--- Items from a data source ---
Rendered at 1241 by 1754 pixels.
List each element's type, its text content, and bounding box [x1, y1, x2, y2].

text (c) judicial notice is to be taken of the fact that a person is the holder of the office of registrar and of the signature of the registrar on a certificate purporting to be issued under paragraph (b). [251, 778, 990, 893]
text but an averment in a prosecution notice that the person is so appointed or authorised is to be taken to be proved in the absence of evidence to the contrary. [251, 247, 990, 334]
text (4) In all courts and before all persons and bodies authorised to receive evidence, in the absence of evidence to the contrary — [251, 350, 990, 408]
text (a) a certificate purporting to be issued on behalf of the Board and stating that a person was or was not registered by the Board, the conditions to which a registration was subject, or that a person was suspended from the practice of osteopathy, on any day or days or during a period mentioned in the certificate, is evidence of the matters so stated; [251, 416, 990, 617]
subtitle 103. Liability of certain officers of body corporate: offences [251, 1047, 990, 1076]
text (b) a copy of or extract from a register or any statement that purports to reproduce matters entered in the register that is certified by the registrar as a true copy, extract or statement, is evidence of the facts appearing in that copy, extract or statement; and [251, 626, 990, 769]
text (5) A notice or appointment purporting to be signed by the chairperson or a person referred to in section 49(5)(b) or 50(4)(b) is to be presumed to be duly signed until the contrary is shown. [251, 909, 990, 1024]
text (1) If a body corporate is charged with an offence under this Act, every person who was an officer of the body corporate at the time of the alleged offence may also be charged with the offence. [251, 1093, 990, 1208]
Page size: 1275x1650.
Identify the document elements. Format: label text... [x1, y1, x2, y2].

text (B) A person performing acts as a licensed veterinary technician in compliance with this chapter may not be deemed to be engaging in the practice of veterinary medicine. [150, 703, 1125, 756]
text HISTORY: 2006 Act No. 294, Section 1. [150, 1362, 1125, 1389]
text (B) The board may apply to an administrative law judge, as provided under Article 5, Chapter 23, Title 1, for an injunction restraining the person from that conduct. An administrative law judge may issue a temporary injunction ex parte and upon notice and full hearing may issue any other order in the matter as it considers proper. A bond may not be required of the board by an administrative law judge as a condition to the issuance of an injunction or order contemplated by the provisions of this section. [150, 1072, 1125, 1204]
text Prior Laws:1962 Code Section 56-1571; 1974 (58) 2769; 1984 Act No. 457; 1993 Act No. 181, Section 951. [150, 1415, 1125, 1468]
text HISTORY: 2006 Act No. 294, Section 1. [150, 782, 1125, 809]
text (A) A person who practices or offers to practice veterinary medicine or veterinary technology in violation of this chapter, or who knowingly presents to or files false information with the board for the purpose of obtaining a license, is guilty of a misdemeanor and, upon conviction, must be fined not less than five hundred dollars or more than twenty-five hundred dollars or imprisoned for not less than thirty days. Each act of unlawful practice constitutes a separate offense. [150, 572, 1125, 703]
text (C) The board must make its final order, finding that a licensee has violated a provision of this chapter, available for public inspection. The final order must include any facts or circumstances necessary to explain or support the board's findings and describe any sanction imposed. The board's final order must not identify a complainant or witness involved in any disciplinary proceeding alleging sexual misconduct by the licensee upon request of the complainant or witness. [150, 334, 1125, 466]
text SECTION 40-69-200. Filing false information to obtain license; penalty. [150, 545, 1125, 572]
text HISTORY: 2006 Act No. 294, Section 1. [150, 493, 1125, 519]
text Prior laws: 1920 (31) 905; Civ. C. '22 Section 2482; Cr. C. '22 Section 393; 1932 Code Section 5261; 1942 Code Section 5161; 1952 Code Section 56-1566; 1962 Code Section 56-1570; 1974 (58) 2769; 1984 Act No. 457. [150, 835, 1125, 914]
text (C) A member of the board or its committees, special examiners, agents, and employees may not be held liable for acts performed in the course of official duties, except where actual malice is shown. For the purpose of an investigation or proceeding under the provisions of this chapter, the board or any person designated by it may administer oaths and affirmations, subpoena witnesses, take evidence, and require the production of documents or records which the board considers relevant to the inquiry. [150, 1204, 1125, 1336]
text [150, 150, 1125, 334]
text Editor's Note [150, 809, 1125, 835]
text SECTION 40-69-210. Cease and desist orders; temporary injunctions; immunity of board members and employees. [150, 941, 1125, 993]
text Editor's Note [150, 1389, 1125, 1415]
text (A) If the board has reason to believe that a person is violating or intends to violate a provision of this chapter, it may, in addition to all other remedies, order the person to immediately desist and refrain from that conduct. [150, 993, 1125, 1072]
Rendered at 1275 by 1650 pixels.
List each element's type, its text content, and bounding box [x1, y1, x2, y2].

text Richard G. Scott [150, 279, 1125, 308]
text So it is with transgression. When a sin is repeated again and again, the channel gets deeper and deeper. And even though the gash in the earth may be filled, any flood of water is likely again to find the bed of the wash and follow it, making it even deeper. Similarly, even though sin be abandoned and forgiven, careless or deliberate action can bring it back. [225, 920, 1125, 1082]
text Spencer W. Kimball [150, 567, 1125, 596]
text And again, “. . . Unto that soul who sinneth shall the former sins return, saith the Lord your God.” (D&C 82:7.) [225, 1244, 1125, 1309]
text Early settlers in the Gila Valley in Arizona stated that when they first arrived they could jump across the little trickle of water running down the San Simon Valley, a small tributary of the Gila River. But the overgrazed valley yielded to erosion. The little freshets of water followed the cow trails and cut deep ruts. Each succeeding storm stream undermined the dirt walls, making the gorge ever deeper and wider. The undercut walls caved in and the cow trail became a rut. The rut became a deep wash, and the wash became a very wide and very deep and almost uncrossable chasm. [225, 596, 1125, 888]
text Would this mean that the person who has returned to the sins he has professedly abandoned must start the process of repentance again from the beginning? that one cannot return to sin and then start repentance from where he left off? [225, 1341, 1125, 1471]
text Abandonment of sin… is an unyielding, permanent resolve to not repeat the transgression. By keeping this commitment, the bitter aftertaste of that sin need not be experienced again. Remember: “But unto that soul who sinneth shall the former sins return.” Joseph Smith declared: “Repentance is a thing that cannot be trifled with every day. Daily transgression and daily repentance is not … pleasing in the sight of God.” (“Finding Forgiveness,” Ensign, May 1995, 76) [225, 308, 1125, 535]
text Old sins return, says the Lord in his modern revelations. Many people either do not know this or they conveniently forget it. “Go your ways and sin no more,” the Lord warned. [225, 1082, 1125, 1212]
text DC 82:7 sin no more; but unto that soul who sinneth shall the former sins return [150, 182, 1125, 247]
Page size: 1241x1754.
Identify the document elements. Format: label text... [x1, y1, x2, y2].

--- Exercise aim ---
The data must be retyped in full, exactly as it reads.

--- Solution to the exercise ---
Rendered at 1241 by 1754 pixels.
List each element's type, its text content, and bounding box [x1, y1, x2, y2].

text (c) judicial notice is to be taken of the fact that a person is the holder of the office of registrar and of the signature of the registrar on a certificate purporting to be issued under paragraph (b). [251, 778, 990, 893]
text but an averment in a prosecution notice that the person is so appointed or authorised is to be taken to be proved in the absence of evidence to the contrary. [251, 247, 990, 334]
text (4) In all courts and before all persons and bodies authorised to receive evidence, in the absence of evidence to the contrary — [251, 350, 990, 408]
text (a) a certificate purporting to be issued on behalf of the Board and stating that a person was or was not registered by the Board, the conditions to which a registration was subject, or that a person was suspended from the practice of osteopathy, on any day or days or during a period mentioned in the certificate, is evidence of the matters so stated; [251, 416, 990, 617]
subtitle 103. Liability of certain officers of body corporate: offences [251, 1047, 990, 1076]
text (b) a copy of or extract from a register or any statement that purports to reproduce matters entered in the register that is certified by the registrar as a true copy, extract or statement, is evidence of the facts appearing in that copy, extract or statement; and [251, 626, 990, 769]
text (5) A notice or appointment purporting to be signed by the chairperson or a person referred to in section 49(5)(b) or 50(4)(b) is to be presumed to be duly signed until the contrary is shown. [251, 909, 990, 1024]
text (1) If a body corporate is charged with an offence under this Act, every person who was an officer of the body corporate at the time of the alleged offence may also be charged with the offence. [251, 1093, 990, 1208]
Page size: 1275x1650.
Identify the document elements. Format: label text... [x1, y1, x2, y2].

text (B) A person performing acts as a licensed veterinary technician in compliance with this chapter may not be deemed to be engaging in the practice of veterinary medicine. [150, 703, 1125, 756]
text HISTORY: 2006 Act No. 294, Section 1. [150, 1362, 1125, 1389]
text (B) The board may apply to an administrative law judge, as provided under Article 5, Chapter 23, Title 1, for an injunction restraining the person from that conduct. An administrative law judge may issue a temporary injunction ex parte and upon notice and full hearing may issue any other order in the matter as it considers proper. A bond may not be required of the board by an administrative law judge as a condition to the issuance of an injunction or order contemplated by the provisions of this section. [150, 1072, 1125, 1204]
text Prior Laws:1962 Code Section 56-1571; 1974 (58) 2769; 1984 Act No. 457; 1993 Act No. 181, Section 951. [150, 1415, 1125, 1468]
text HISTORY: 2006 Act No. 294, Section 1. [150, 782, 1125, 809]
text (A) A person who practices or offers to practice veterinary medicine or veterinary technology in violation of this chapter, or who knowingly presents to or files false information with the board for the purpose of obtaining a license, is guilty of a misdemeanor and, upon conviction, must be fined not less than five hundred dollars or more than twenty-five hundred dollars or imprisoned for not less than thirty days. Each act of unlawful practice constitutes a separate offense. [150, 572, 1125, 703]
text (C) The board must make its final order, finding that a licensee has violated a provision of this chapter, available for public inspection. The final order must include any facts or circumstances necessary to explain or support the board's findings and describe any sanction imposed. The board's final order must not identify a complainant or witness involved in any disciplinary proceeding alleging sexual misconduct by the licensee upon request of the complainant or witness. [150, 334, 1125, 466]
text SECTION 40-69-200. Filing false information to obtain license; penalty. [150, 545, 1125, 572]
text HISTORY: 2006 Act No. 294, Section 1. [150, 493, 1125, 519]
text Prior laws: 1920 (31) 905; Civ. C. '22 Section 2482; Cr. C. '22 Section 393; 1932 Code Section 5261; 1942 Code Section 5161; 1952 Code Section 56-1566; 1962 Code Section 56-1570; 1974 (58) 2769; 1984 Act No. 457. [150, 835, 1125, 914]
text (C) A member of the board or its committees, special examiners, agents, and employees may not be held liable for acts performed in the course of official duties, except where actual malice is shown. For the purpose of an investigation or proceeding under the provisions of this chapter, the board or any person designated by it may administer oaths and affirmations, subpoena witnesses, take evidence, and require the production of documents or records which the board considers relevant to the inquiry. [150, 1204, 1125, 1336]
text [150, 150, 1125, 334]
text Editor's Note [150, 809, 1125, 835]
text SECTION 40-69-210. Cease and desist orders; temporary injunctions; immunity of board members and employees. [150, 941, 1125, 993]
text Editor's Note [150, 1389, 1125, 1415]
text (A) If the board has reason to believe that a person is violating or intends to violate a provision of this chapter, it may, in addition to all other remedies, order the person to immediately desist and refrain from that conduct. [150, 993, 1125, 1072]
Rendered at 1275 by 1650 pixels.
List each element's type, its text content, and bounding box [x1, y1, x2, y2].

text Richard G. Scott [150, 279, 1125, 308]
text So it is with transgression. When a sin is repeated again and again, the channel gets deeper and deeper. And even though the gash in the earth may be filled, any flood of water is likely again to find the bed of the wash and follow it, making it even deeper. Similarly, even though sin be abandoned and forgiven, careless or deliberate action can bring it back. [225, 920, 1125, 1082]
text Spencer W. Kimball [150, 567, 1125, 596]
text And again, “. . . Unto that soul who sinneth shall the former sins return, saith the Lord your God.” (D&C 82:7.) [225, 1244, 1125, 1309]
text Early settlers in the Gila Valley in Arizona stated that when they first arrived they could jump across the little trickle of water running down the San Simon Valley, a small tributary of the Gila River. But the overgrazed valley yielded to erosion. The little freshets of water followed the cow trails and cut deep ruts. Each succeeding storm stream undermined the dirt walls, making the gorge ever deeper and wider. The undercut walls caved in and the cow trail became a rut. The rut became a deep wash, and the wash became a very wide and very deep and almost uncrossable chasm. [225, 596, 1125, 888]
text Would this mean that the person who has returned to the sins he has professedly abandoned must start the process of repentance again from the beginning? that one cannot return to sin and then start repentance from where he left off? [225, 1341, 1125, 1471]
text Abandonment of sin… is an unyielding, permanent resolve to not repeat the transgression. By keeping this commitment, the bitter aftertaste of that sin need not be experienced again. Remember: “But unto that soul who sinneth shall the former sins return.” Joseph Smith declared: “Repentance is a thing that cannot be trifled with every day. Daily transgression and daily repentance is not … pleasing in the sight of God.” (“Finding Forgiveness,” Ensign, May 1995, 76) [225, 308, 1125, 535]
text Old sins return, says the Lord in his modern revelations. Many people either do not know this or they conveniently forget it. “Go your ways and sin no more,” the Lord warned. [225, 1082, 1125, 1212]
text DC 82:7 sin no more; but unto that soul who sinneth shall the former sins return [150, 182, 1125, 247]
Page size: 1241x1754.
Identify the document elements. Format: label text... [x1, y1, x2, y2].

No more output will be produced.